Partir de un planteamiento así de estricto podría entrañar problemas. Quizá por eso La larga marcha, pese a ser una de las novelas más unánimemente alabadas de King, haya tardado tanto en saltar a la gran pantalla. Mediando la escritura de J.T. Mollner —cineasta independiente que alcanzó cierta notoriedad en los mentideros del terror el año pasado gracias a dirigir un film tan execrable como Strange Darling—, no se puede decir que lo haya hecho plenamente con fortuna. Pues La larga marcha empieza muy bien y es en todo momento entretenidísima —a ratos, apasionante—, hasta que el libreto de Mollner empieza a revelar sus carencias.

Curiosamente, Mollner no naufraga al ceñirse a aquel escueto planteamiento de King, sino a la hora de edificar alrededor. Es obvio a todas luces que La larga marcha resuena igual de bien en los años 70 que en nuestra época —sobre todo remitiéndose a la deriva autoritaria de los EEUU de Donald Trump y al sofocante clima de pesadumbre global, con una juventud más desamparada que nunca—, y el guion de Mollner hace bien en no cargar las tintas con eso. Deja que el mundo real resuene tranquilamente en el esquema de King, solo que además se ve en la necesidad de que los personajes se marquen reflexiones existenciales y aludan a la necesidad de hacer algo para cambiar su mundo.

Es entonces cuando la escritura de Mollner incorpora comentarios sobre la supuesta deshumanización a la que aboca la venganza —sin percatarse de que, en un mundo como el que retrata La larga marcha, resulta una postura pedestre y conservadora— y sobre el sentido de la vida, a tenor de la necesidad de “ver la luz en la oscuridad” y otras lindezas similares en el marco de unos diálogos que van siendo más explícitos e idiotas a cada minuto que pasa.

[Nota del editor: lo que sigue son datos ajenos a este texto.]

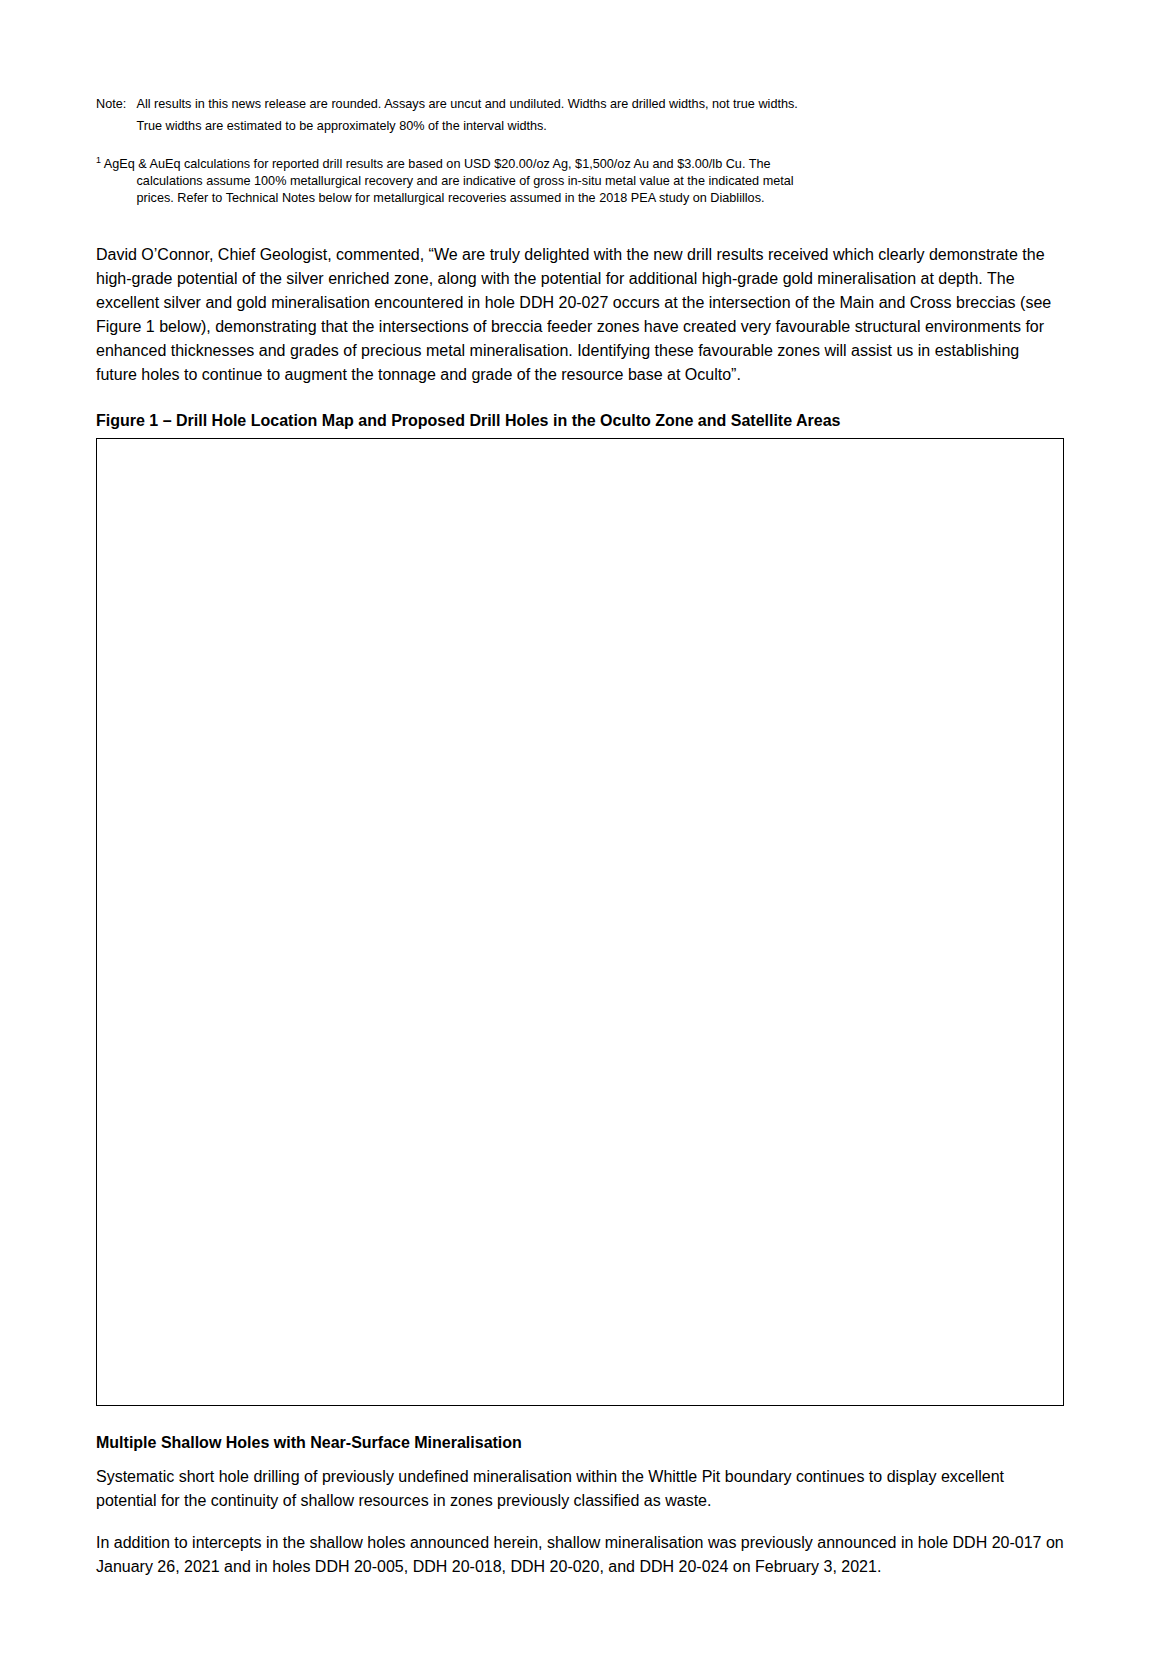Note: All results in this news release are rounded. Assays are uncut and undiluted. Widths are drilled widths, not true widths.
True widths are estimated to be approximately 80% of the interval widths.
1 AgEq & AuEq calculations for reported drill results are based on USD $20.00/oz Ag, $1,500/oz Au and $3.00/lb Cu. The calculations assume 100% metallurgical recovery and are indicative of gross in-situ metal value at the indicated metal prices. Refer to Technical Notes below for metallurgical recoveries assumed in the 2018 PEA study on Diablillos.
David O’Connor, Chief Geologist, commented, “We are truly delighted with the new drill results received which clearly demonstrate the high-grade potential of the silver enriched zone, along with the potential for additional high-grade gold mineralisation at depth. The excellent silver and gold mineralisation encountered in hole DDH 20-027 occurs at the intersection of the Main and Cross breccias (see Figure 1 below), demonstrating that the intersections of breccia feeder zones have created very favourable structural environments for enhanced thicknesses and grades of precious metal mineralisation. Identifying these favourable zones will assist us in establishing future holes to continue to augment the tonnage and grade of the resource base at Oculto”.
Figure 1 – Drill Hole Location Map and Proposed Drill Holes in the Oculto Zone and Satellite Areas
Multiple Shallow Holes with Near-Surface Mineralisation
Systematic short hole drilling of previously undefined mineralisation within the Whittle Pit boundary continues to display excellent potential for the continuity of shallow resources in zones previously classified as waste.
In addition to intercepts in the shallow holes announced herein, shallow mineralisation was previously announced in hole DDH 20-017 on January 26, 2021 and in holes DDH 20-005, DDH 20-018, DDH 20-020, and DDH 20-024 on February 3, 2021.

Hasta que Mollner resuelve cambiar además el agreste final de la novela de King, de una forma inmensamente chapucera, y termina echando por tierra los logros indudables de la adaptación. 

La larga marcha ablanda un texto de relevancia inagotable, uno de los artefactos más urgentes y punk que generó la cultura popular de los 70. Es lamentable que esto ocurra en un momento histórico como el nuestro —cuando más necesitamos la rabia de King—, pero al menos quizá sirva para replantearnos la lucidez del young adult distópico. Ese subgénero capitaneado por Los juegos del hambre —una saga, pese a su público objetivo, felizmente carente del infantilismo de La larga marcha—, que nunca ha dejado de entregar claves para superar nuestro presente.